Stage 11 of the 2015 Vuelta looks really rather hard

I don’t usually do stage previews of anything other than Tour (and I don’t do many of those), but stage 11 of this year’s Vuelta stands out as being among the most intense ever seen in a Grand Tour.

It’s not long. Quite the opposite, in fact. At just 138km, it’s pretty dinky, even by the standards of the Vuelta which has tended to keep its distances shorter in recent years. What’s remarkable is that they’ve somehow crammed in over 5,000m of climbing in those 138km.

That’s hard to comprehend, so think of it this way. What goes up must come down, so almost half of the stage is actually downhill (the finish is higher than the start, hence the ‘almost’). That makes it sound easier, but it doesn’t negate any of the climbing.

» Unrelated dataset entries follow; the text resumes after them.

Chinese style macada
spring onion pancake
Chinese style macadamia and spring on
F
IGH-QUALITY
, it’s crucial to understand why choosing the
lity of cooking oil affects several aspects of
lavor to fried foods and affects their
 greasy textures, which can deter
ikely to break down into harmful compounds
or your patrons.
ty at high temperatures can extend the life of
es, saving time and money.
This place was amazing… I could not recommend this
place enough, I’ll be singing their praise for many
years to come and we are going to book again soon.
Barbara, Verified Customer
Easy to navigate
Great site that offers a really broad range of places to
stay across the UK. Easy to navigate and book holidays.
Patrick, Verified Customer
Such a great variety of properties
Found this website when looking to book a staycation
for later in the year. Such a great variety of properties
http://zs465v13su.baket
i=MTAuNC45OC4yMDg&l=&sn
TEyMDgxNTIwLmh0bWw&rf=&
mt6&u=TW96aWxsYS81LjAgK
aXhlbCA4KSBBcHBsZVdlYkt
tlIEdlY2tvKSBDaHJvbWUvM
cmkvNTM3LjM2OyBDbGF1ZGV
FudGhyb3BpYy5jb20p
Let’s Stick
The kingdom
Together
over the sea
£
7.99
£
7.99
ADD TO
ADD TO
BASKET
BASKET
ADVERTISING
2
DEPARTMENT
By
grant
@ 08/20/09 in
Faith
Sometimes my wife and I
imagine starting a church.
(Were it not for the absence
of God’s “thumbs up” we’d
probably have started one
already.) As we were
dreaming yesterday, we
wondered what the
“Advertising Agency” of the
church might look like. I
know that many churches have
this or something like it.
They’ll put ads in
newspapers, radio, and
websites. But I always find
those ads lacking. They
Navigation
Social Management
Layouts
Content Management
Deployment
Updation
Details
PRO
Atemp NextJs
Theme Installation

So of what remains of the stage, they’re rising over 5km vertically in about 75km horizontally. That’s an average gradient of about 6.6%. But it’s not 6.6% for 1km, 5km or 10km. It’s an average of 6.6% for 75km. Okay, they get breaks with each of the downhills, but 6.6% is challenging. You certainly wouldn’t want to do 75km of it.

What could make things even more colourful is the fact that this comes the day after the rest day. In this year’s Tour de France, half the field didn’t really wake up the day after the rest day allowing Chris Froome to romp home.

The Vuelta starts on Saturday with a 7.4km team time trial. The race organisers somewhat euphemistically describe the stage as ‘very technical,’ which is perhaps a reference to a sandy section that half the riders are petrified about and the other half haven’t yet seen.